9. DAIRY PRODUCTS : RAW MILK 
___________________________________

10. THINGS IN A SOUVENIR SHOP : SHOT GLASSES
___________________________________

11. ITEMS IN YOUR PURSE/WALLET
___________________________________

12. WORLD RECORDS : HULA HOOPS!
 ___________________________________

[please fill them in if you can]




15 May, 2011

What We Give

It is no coincidence the last essay I posted occurred the day before my mother passed in mid-March. I have been trying to find the angle and energy through which to write and I am beginning to suspect that it involves nothing more than simply being.

That day was quiet, and I took the time to write and reflect on a book I had read the night before. I might have stayed in my pajamas all day. I am in my pajamas today. It is raining. I have made an early afternoon coffee. It is hard to type these words.  

Today is the Buddha's birthday, or Hanamatsuri, and I attended the Zen Buddhist Temple in Chicago this morning, a practice I vowed to keep on Sundays once I returned to the city. That was two months ago. But I arrived at the temple wearing the old purple shirt Shannon had painted for me years before, Katie's running pants, a sports bra, no shoes, a new tattoo, and a slight disappointment at the loss of the zafus.

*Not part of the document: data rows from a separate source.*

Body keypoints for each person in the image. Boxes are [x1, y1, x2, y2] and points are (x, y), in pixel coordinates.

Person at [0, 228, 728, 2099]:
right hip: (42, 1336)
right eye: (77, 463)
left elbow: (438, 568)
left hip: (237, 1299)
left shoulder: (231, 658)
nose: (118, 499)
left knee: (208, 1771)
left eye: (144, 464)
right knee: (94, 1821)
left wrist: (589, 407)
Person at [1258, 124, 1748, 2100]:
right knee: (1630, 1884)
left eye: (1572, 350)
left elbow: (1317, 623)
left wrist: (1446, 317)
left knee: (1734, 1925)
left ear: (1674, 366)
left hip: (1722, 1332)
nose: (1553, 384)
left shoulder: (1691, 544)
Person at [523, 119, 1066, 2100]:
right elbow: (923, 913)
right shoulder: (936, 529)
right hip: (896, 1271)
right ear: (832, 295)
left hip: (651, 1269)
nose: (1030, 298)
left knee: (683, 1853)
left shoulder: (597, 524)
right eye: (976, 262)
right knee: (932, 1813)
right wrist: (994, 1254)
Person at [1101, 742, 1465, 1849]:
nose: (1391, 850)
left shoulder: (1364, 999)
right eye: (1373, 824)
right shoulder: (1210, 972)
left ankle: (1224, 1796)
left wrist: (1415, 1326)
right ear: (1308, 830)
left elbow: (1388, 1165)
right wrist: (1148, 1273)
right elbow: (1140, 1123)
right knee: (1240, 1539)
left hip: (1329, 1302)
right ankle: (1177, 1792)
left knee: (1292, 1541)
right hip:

In those early moments of meditation, I wonder why I am there. Why I awoke so early to travel in the cold and the rain to sit in a room full of strangers, to quietly seek or to pray. After the second meditation sitting, after the chanting, after my mind twists and turns in its tangles into its high and dangerous places, the senior Buddhist begins the Dharma talk and wells at her own understanding of the importance of protection, of the importance of protecting what is cherished within us. The Buddha, the jewel, the being that is ours that stumbles and waffles and collapses and bears and gives and loves and nourishes and nurtures and needs.

What is not tradition on the Buddha's birthday is the recitation of a poem.

But the yellowed pages of an old book cracked open and I am grateful, relieved at what language I understand. The teacher read an excerpt from the poem I read in memory of my mother on the day of her funeral. 

Because I don't know what else to say, and because what we find profound sometimes has no words, except for the ones that sneak up on us, and follow us, and remind us how right we are no matter how wrong we would have liked to have been.

What I can't forget, what I forgive, and what I can give, for my mother, on the day before spring.

The Summer Day 

Who made the world?
Who made the swan, and the black bear?
Who made the grasshopper?
This grasshopper, I mean-
the one who has flung herself out of the grass,
the one who is eating sugar out of my hand,
who is moving her jaws back and forth instead of up and down-
who is gazing around with her enormous and complicated eyes.
Now she lifts her pale forearms and thoroughly washes her face.
Now she snaps her wings open, and floats away.
I don't know exactly what a prayer is.
I do know how to pay attention, how to fall down
into the grass, how to kneel down in the grass,
how to be idle and blessed, how to stroll through the fields,
which is what I have been doing all day.
Tell me, what else should I have done?
Doesn't everything die at last, and too soon?
Tell me, what is it you plan to do
with your one wild and precious life?